Que représente l’impôt sur le revenu pour l’Etat ?
L’impôt sur le revenu, créé en 1914, concentre toutes les attentions et reste, pour beaucoup de Français, l’impôt le plus emblématique de notre système fiscal. Il ne représente pourtant qu’une part minoritaire des ressources fiscales : environ 7% de l’ensemble des impôts et taxes payés par les Français. À noter également qu’un peu moins de la moitié des foyers fiscaux paient cet impôt. À titre de comparaison, c’est plus de deux fois moins que ce que rapporte la TVA et cinq fois moins que les cotisations sociales.
Face aux impôts, y a-t-il des « gagnants » et des « perdants » ?

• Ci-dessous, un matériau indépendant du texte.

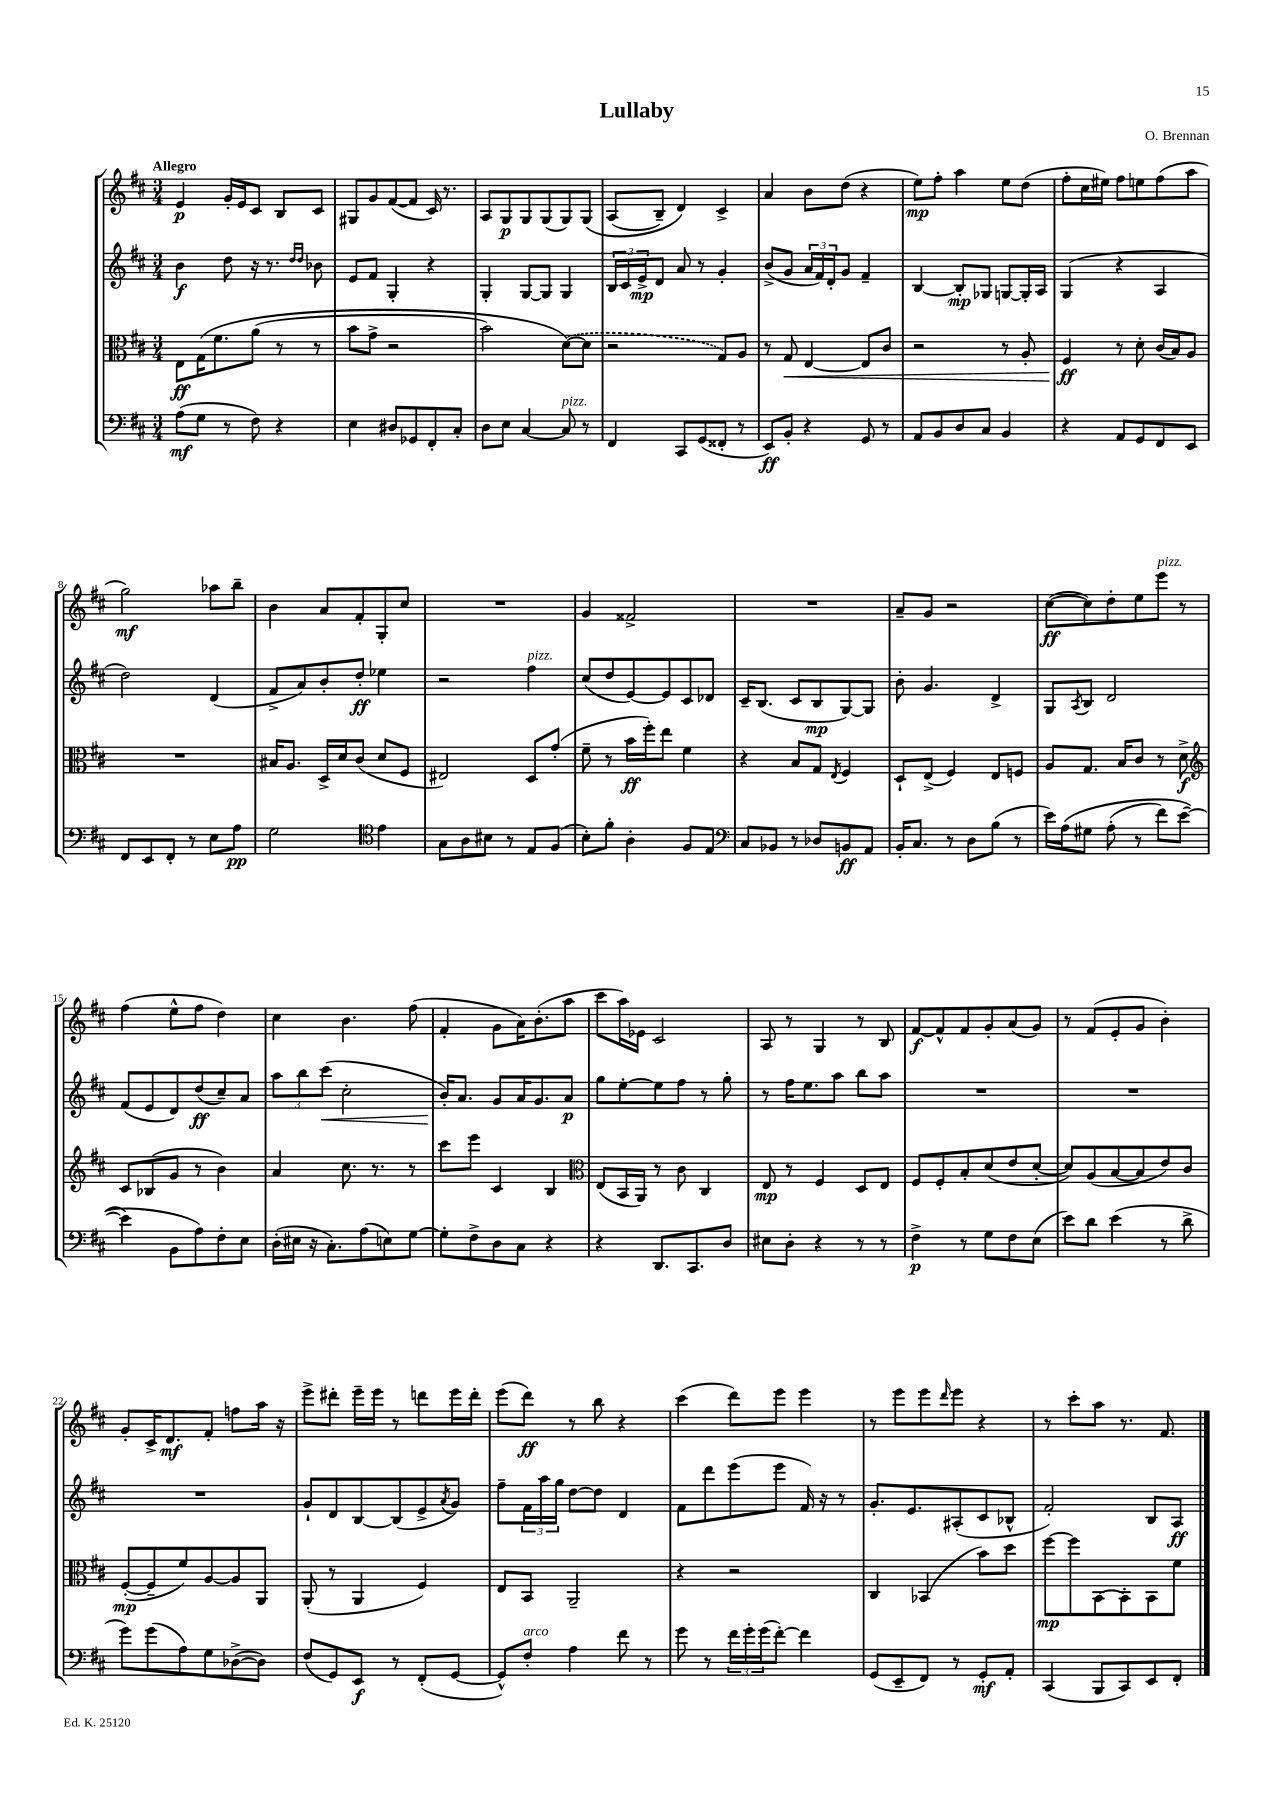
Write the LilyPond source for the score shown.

\header { title = "Lullaby" composer = "O. Brennan" }
<<
\new StaffGroup <<
\new Staff = "s0" {
    \clef treble \key d \major \numericTimeSignature \time 3/4 \tempo "Allegro"
    e'4\p g'16-. e'16 cis'8 b8 cis'8 |
    gis8 g'8 fis'8~( fis'8 cis'16) r8. |
    a8 g8\p g8 g8( g8) g8\( |
    a8( b8--) d'4\) cis'4-> |
    a'4 b'8 d''8( r4 |
    e''8\mp) fis''8-. a''4 e''8 d''8( |
    fis''8-. cis''16 eis''16) fis''8 e''8 fis''8( a''8 |
    g''2\mf) aes''8 b''8-- |
    b'4 a'8 fis'8-. g8-. cis''8 |
    R2. |
    g'4 fisis'2-> |
    R2. |
    a'8-- g'8 r2 |
    cis''8~\ff( cis''8) d''8-. e''8 e'''8^\markup { \italic "pizz." } r8 |
    fis''4( e''8-^ fis''8 d''4) |
    cis''4 b'4. fis''8( |
    fis'4-. g'8 a'16) b'8.-.( a''8 |
    cis'''8 a''16) ees'16 cis'2 |
    a8 r8 g4 r8 b8 |
    fis'8~\f fis'8-^ fis'8 g'8-. a'8( g'8) |
    r8 fis'8( e'8-. g'8 b'4-.) |
    g'8-. cis'16-> d'8.\mf fis'8-. f''8 a''16 r16 |
    e'''8-> dis'''8-. e'''16-- e'''16 r8 d'''8 e'''16 d'''16-. |
    e'''8( d'''8\ff) r8 b''8 r4 |
    cis'''4( d'''8) e'''8 e'''4 |
    r8 e'''8 e'''8 \grace { d'''16 } e'''8 r4 |
    r8 cis'''8-. a''8 r8. fis'8. \bar "|." |
}
\new Staff = "s1" {
    \clef treble \key d \major \numericTimeSignature \time 3/4
    b'4\f d''8 r16 r8. \grace { d''16 d''16 } bes'8 |
    e'8 fis'8 g4-. r4 |
    g4-. g8~ g8 g4 |
    \tuplet 3/2 { b16 cis'16 e'16->\mp } d'8 a'8 r8 g'4-. |
    b'8->( g'8 \tuplet 3/2 { a'16 fis'16) d'16-. } g'8 fis'4-- |
    b4~ b8-.\mp ges8 g8~ g16-. a16 |
    g4( r4 a4 |
    d''2) d'4( |
    fis'8-> a'8) b'8-. d''8-.\ff ees''4 |
    r2 fis''4^\markup { \italic "pizz." } |
    cis''8( d''8 e'8~) e'8 cis'8 des'8 |
    cis'16-- b8.( cis'8 b8\mp g8~) g8 |
    b'8-. g'4. d'4-> |
    g8 \acciaccatura { a8 } b8 d'2 |
    fis'8( e'8 d'8) d''8\ff( cis''8--) a'8 |
    \tuplet 3/2 { a''8 b''8 cis'''8\<( } cis''2-. |
    b'16-.\!) a'8. g'8 a'16 g'8. a'8\p |
    g''8 e''8~-. e''8 fis''8 r8 g''8-. |
    r8 fis''16 e''8. a''8 b''8 a''8 |
    R2. |
    R2. |
    R2. |
    g'8-! d'8 b8~ b8( e'8-> \acciaccatura { a'8 } g'8) |
    fis''8-- \tuplet 3/2 { fis'16 a''16 g''16 } d''8~ d''8 d'4 |
    fis'8 d'''8 e'''8( e'''8 fis'16) r16 r8 |
    g'8.-. e'8. ais8-.( cis'8 bes8-^ |
    fis'2-.) b8 a8\ff \bar "|." |
}
\new Staff = "s2" {
    \clef alto \key d \major \numericTimeSignature \time 3/4
    e8\ff g16\( fis'8. a'8( r8 r8 |
    b'8 g'8-> r2 |
    b'2) \once \slurDashed d'8~(\) d'8 |
    r2 g8) a8 |
    r8 g8\< e4~ e8 cis'8 |
    r2 r8 a8-. |
    fis4\ff\! r8 d'8-. cis'16( b16) a8 |
    R2. |
    bis16 a8. d16-> d'16 cis'8( d'8 fis8 |
    eis2) d8 g'8-.( |
    fis'8-- r8 b'16\ff fis''16-.) e''8 fis'4 |
    r4 b8 g8 \acciaccatura { e8 } fis4 |
    d8-! e8->( fis4) e8 f8 |
    a8 g8. b16 cis'8 r8 d'8->\f |
    \clef treble cis'8 bes8( g'8 r8 b'4) |
    a'4 cis''8. r8. r8 |
    cis'''8 e'''8 cis'4 b4 |
    \clef alto e8( b,16 a,16) r8 cis'8 cis4 |
    e8\mp r8 fis4 d8 e8 |
    fis8 fis8-. b8-. d'8( e'8 d'8~-. |
    d'8) a8( b8~ b8 e'8) cis'8 |
    fis8~-.\mp( fis8-- fis'8) a8~ a8 a,8 |
    a,8-.( r8 a,4 fis4) |
    e8 b,8 a,2-- |
    r4 r2 |
    cis4 bes,4( b'8) d''8 |
    fis''8~\mp fis''8 b,8~ b,8-. b,8 fis'8 \bar "|." |
}
\new Staff = "s3" {
    \clef bass \key d \major \numericTimeSignature \time 3/4
    a8\mf( g8 r8 fis8) r4 |
    e4 dis8 ges,8 fis,8-. cis8-. |
    d8 e8 cis4~ cis8^\markup { \italic "pizz." } r8 |
    fis,4 cis,8 g,8( fisis,8-. r8 |
    e,8\ff) b,8-. r4 g,8 r8 |
    a,8 b,8 d8 cis8 b,4 |
    r4 a,8 g,8 fis,8 e,8 |
    fis,8 e,8 fis,8-. r8 e8 a8\pp |
    g2 \clef tenor e'4 |
    g8 a8 bis8 r8 e8 fis8( |
    b8-.) fis'8-. a4-. fis8 e8 |
    \clef bass cis8 bes,8 r8 des8 b,8\ff a,8 |
    b,16-. cis8. r8 d8 b8( r8 |
    e'16) a16\( gis8 a8-.( r8 fis'8) e'8~( |
    e'4\) b,8 a8) fis8-. e8 |
    d16-.( eis16 r16 cis8.-.) a8( e8) g8~ |
    g8-. fis8-> d8 cis8 r4 |
    r4 d,8. cis,8. d8 |
    eis8 d8-. r4 r8 r8 |
    fis4->\p r8 g8 fis8 e8( |
    e'8) d'8 e'4( r8 d'8-> |
    g'8) g'8( a8) g8 des8~->( des8) |
    fis8( g,8) e,8\f r8 fis,8-.( g,8~ |
    g,8-^) fis8-.^\markup { \italic "arco" } a4 fis'8 r8 |
    g'8 r8 \tuplet 3/2 { fis'16 g'16-. g'16( } fis'8~-.) fis'4 |
    g,8( e,8-- fis,8) r8 g,8-.\mf a,8-. |
    cis,4( b,,8 cis,8) e,8 fis,8-. \bar "|." |
}
>>
>>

La progressivité de l’impôt sur le revenu est un enjeu majeur de notre modèle fiscal. Ce sont les 10 % des foyers les plus aisés qui paient environ 75 % de l’impôt sur le revenu. Cependant, il faut noter que, quel que soit notre niveau de revenu et notre contribution à l’impôt, et notamment à l’impôt sur le revenu, nous bénéficions tous, quotidiennement, de nombreux services publics, tels que l’enseignement, la sécurité ou les transports, et souvent même sans que nous en ayons vraiment conscience. Il est donc impropre de parler de « gagnants » et de « perdants » : toutes les catégories sociales bénéficient des services publics financés par l’impôt. Enfin, la question de l’imposition des patrimoines est un objet important du débat public.
Est-il vrai qu’un Français sur deux ne paie pas d’impôts ?

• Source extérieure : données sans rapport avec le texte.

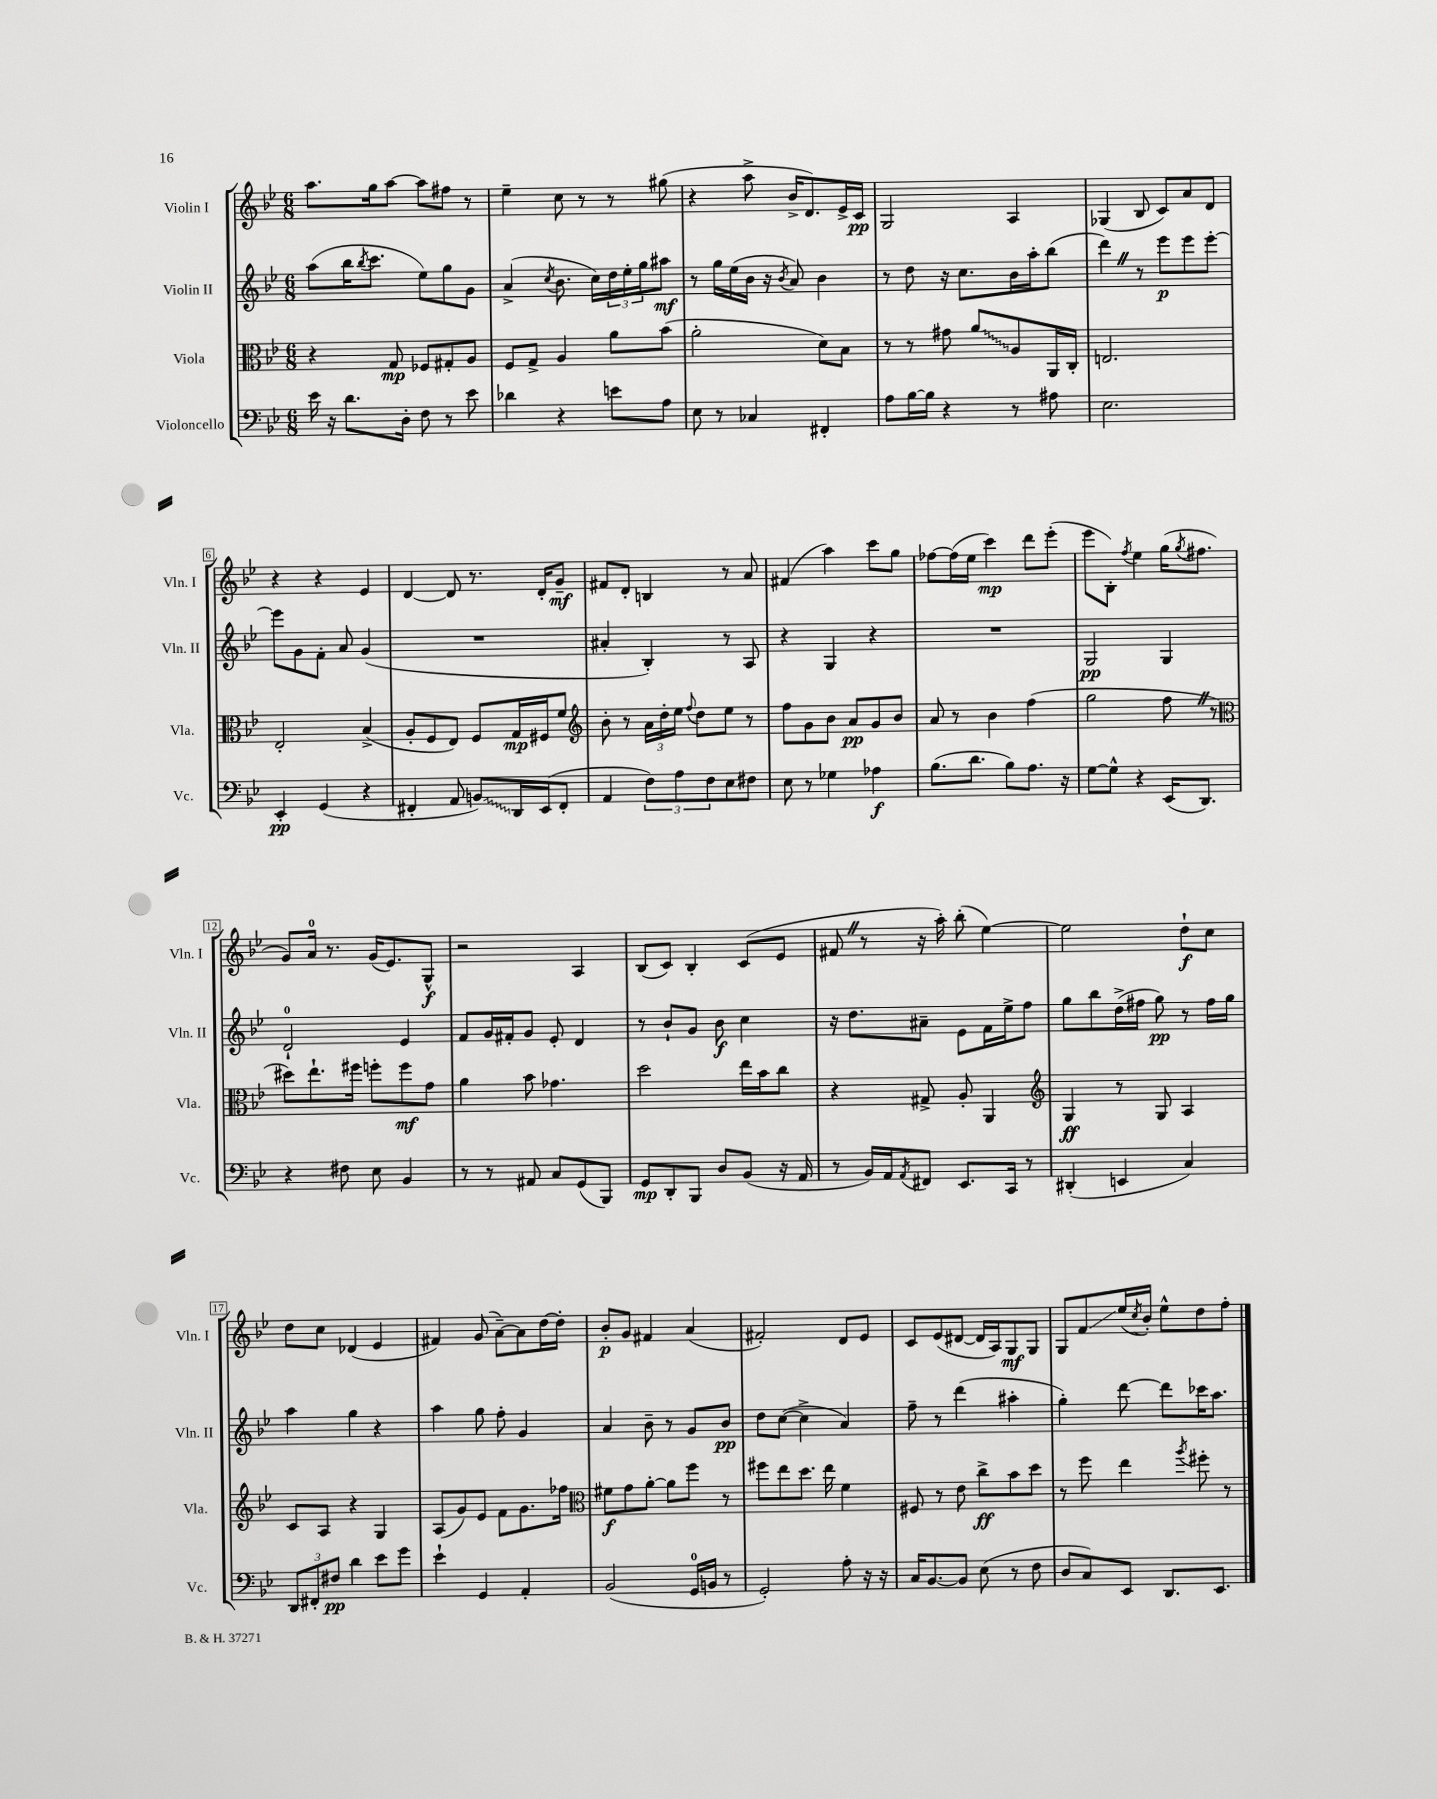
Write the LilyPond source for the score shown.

En disant cela, vous parlez du seul impôt sur le revenu. Seuls 44,7 % des foyers fiscaux sont imposables, en effet, à l’impôt sur le revenu. Cependant, il faut rappeler que les foyers non imposables à l’impôt sur le revenu sont loin d’être exonérés d’impôt : ils paient la TVA et la CSG, dont les rendements sont, au demeurant, beaucoup plus importants.
Un effet sous-estimé de la fiscalité ?
Son caractère redistributif. Le système fiscal français contribue à réduire significativement les inégalités sociales et économiques au sein de notre société, grâce à la redistribution permise par l’impôt progressif. Il l’est non seulement entre les individus selon leurs revenus, mais tout au long de la vie : nous bénéficions « à 100% » des services publics comme enfant, et assez largement comme retraité, qui paient moins d’impôts que les actifs. Plus le revenu d’une personne est élevé, plus le taux d’imposition qui s’applique sera important. La progressivité de l’impôt permet de financer des services publics comme l’éducation, la santé ou le logement accessibles à tous les ménages, quel que soit leur niveau de revenus.